+++ Exercise text +++

Fifty years or ten. The installation system decides. For a broader overview of methods and best practices, see our complete installation guide for sintered stone.

Facade installation mockup showing ultra-light sintered stone cladding system
Ultra-light sintered stone can be specified with ventilated rainscreen, adhesive, curtain wall, or honeycomb composite systems depending on the project condition.

Ventilated Rainscreen System (Most Common)

The ventilated rainscreen dominates for a reason. It provides a pressure-equalized cavity that manages moisture, allows continuous ventilation, and accommodates thermal insulation behind the cladding.

How it works: Panels are mechanically fixed to a metal substructure (typically extruded aluminum or stainless steel vertical carriers), which is anchored to the building's structural wall. A ventilation cavity of 20–40 mm between the panel and the insulation layer allows air circulation and drainage. The system uses either visible clips (easier installation, lower cost) or concealed undercut anchors (cleaner aesthetics, higher security).

Where it excels: Superior moisture management — condensation and driven rain drain freely through the cavity. Compatible with continuous external insulation, improving the building's thermal performance. Panels are individually removable and replaceable without disturbing adjacent panels. Meets the most stringent European facade regulations, including hurricane-resistance certifications for markets like Miami-Dade County.

The catch: The substructure adds cost and depth (typically 80–120 mm total system depth including insulation). For projects with tight reveals or limited setback, this depth may be a constraint.

+++ Extracted entries +++

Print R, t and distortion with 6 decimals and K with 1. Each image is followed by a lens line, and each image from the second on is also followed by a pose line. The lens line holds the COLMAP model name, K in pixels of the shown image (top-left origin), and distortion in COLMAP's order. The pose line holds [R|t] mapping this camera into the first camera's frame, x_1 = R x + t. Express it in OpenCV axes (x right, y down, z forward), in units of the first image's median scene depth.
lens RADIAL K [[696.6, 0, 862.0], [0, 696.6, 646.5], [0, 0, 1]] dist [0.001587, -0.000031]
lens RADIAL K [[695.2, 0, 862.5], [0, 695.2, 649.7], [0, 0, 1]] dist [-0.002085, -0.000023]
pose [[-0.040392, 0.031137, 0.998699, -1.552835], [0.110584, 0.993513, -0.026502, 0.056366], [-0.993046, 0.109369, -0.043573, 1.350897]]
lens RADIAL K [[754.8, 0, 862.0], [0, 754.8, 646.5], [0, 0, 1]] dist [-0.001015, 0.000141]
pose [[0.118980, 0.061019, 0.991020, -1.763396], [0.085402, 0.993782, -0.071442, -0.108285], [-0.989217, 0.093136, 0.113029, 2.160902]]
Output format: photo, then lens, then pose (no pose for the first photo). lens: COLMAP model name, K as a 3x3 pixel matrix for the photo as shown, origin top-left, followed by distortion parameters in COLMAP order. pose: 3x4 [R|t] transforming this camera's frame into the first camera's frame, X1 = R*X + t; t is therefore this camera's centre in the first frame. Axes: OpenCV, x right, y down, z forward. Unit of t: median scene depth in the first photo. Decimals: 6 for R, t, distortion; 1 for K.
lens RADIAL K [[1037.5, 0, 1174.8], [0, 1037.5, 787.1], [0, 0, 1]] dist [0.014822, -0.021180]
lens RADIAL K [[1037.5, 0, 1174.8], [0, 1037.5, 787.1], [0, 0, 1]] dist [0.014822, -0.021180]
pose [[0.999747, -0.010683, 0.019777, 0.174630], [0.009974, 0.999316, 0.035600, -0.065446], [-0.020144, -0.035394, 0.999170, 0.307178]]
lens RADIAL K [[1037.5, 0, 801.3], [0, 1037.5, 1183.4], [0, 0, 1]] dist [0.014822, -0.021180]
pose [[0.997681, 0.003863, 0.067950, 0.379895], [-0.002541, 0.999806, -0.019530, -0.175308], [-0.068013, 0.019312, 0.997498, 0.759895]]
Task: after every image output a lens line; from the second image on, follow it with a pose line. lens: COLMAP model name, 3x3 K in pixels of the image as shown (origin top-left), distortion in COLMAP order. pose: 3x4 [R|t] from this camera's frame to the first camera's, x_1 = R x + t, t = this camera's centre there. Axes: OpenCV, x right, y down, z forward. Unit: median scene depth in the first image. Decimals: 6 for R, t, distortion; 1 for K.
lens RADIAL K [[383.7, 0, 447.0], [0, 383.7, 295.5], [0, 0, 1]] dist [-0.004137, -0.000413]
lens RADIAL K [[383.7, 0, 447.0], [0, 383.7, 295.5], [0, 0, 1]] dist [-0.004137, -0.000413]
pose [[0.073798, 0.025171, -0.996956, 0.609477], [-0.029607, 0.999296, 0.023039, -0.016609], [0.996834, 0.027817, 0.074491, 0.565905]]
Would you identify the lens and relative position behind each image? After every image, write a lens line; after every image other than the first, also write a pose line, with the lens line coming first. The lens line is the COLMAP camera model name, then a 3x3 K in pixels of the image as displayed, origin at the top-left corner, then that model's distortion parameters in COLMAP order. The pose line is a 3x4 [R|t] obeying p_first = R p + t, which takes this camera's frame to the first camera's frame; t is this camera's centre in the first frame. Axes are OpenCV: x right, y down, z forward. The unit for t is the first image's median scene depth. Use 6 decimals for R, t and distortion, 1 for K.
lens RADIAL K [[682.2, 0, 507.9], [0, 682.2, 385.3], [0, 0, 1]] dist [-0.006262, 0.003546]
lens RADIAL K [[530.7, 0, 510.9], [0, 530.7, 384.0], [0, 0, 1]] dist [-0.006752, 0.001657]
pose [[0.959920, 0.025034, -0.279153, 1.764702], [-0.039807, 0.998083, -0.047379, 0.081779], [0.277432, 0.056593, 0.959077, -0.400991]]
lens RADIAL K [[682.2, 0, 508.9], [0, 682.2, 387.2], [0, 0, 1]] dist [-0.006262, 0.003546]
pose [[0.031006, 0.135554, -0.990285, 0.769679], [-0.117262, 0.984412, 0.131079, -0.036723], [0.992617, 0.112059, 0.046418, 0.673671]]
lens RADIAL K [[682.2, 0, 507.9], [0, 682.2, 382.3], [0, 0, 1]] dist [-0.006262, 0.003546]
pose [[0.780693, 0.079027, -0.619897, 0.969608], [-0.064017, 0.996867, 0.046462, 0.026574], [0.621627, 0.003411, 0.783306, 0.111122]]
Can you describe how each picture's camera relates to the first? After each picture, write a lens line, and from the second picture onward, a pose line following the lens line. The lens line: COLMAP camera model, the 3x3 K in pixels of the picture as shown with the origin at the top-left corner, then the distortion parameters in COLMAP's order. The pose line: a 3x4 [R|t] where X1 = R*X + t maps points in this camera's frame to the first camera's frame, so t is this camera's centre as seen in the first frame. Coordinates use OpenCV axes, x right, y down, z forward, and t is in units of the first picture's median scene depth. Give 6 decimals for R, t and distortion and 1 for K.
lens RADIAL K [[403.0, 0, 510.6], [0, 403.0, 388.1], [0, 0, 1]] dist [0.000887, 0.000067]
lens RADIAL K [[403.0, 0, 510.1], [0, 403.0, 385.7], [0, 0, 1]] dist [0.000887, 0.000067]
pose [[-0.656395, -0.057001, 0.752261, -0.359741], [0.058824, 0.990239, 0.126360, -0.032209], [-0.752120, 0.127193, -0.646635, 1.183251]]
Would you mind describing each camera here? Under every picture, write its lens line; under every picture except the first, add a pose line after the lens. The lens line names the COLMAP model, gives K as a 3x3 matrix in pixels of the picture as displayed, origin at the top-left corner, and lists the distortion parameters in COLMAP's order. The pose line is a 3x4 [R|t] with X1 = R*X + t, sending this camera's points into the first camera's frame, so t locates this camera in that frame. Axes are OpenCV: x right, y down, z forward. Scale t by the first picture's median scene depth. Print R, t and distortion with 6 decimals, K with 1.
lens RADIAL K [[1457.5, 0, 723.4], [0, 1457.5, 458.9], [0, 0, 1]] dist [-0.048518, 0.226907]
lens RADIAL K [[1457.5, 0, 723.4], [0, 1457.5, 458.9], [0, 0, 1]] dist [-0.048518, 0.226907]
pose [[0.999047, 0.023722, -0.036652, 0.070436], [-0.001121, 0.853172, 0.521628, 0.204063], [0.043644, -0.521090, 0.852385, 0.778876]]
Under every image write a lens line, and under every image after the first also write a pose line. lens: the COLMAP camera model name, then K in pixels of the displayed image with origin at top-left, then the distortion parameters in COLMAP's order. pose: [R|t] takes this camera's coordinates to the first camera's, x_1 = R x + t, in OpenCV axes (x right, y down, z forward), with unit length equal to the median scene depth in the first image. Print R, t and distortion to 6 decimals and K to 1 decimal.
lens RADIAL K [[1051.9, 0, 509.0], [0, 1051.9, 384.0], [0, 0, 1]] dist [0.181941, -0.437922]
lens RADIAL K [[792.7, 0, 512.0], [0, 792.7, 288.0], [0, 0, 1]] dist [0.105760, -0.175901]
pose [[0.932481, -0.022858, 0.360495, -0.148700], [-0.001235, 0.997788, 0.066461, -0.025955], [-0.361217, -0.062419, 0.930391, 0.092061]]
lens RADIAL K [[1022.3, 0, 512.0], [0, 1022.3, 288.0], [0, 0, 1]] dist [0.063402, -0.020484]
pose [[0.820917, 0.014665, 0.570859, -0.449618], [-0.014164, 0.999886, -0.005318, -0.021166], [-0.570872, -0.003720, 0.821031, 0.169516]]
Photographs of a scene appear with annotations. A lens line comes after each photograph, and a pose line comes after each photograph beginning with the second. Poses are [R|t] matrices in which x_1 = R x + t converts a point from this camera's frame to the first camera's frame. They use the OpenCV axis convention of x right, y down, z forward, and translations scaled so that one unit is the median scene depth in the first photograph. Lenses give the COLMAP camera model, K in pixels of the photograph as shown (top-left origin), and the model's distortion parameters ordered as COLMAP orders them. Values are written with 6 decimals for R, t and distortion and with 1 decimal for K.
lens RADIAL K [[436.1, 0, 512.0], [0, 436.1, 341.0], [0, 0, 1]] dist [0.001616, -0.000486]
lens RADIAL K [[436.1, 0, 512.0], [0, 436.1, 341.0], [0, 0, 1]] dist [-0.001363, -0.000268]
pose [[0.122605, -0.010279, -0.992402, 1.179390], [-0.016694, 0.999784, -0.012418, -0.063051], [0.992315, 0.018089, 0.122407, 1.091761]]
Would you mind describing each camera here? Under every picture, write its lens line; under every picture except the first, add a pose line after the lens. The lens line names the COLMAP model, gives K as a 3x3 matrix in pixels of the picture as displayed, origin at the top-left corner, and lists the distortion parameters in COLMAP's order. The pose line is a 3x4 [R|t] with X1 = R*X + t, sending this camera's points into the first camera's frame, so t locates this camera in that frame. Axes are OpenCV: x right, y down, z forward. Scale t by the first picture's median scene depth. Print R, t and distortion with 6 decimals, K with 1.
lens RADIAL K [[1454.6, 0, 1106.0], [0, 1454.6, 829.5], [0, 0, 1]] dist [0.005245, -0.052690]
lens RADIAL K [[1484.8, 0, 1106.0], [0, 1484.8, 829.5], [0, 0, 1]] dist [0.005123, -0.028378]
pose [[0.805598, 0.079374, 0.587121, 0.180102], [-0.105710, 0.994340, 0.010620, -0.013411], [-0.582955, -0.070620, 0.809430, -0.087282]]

+++

Questions on the material –
A - Reproduce word for word the part of the sintered stone installation text starting with "Facade installation mockup" and going on through "the project condition.".
B - According to the sintered stone installation text, how wide is the ventilation cavity between the panel and the insulation layer in a ventilated rainscreen system?
The rows have no connection to the text about sintered stone installation systems.

Task results –
A -
Facade installation mockup showing ultra-light sintered stone cladding system
Ultra-light sintered stone can be specified with ventilated rainscreen, adhesive, curtain wall, or honeycomb composite systems depending on the project condition.

B - The ventilation cavity is 20–40 mm wide.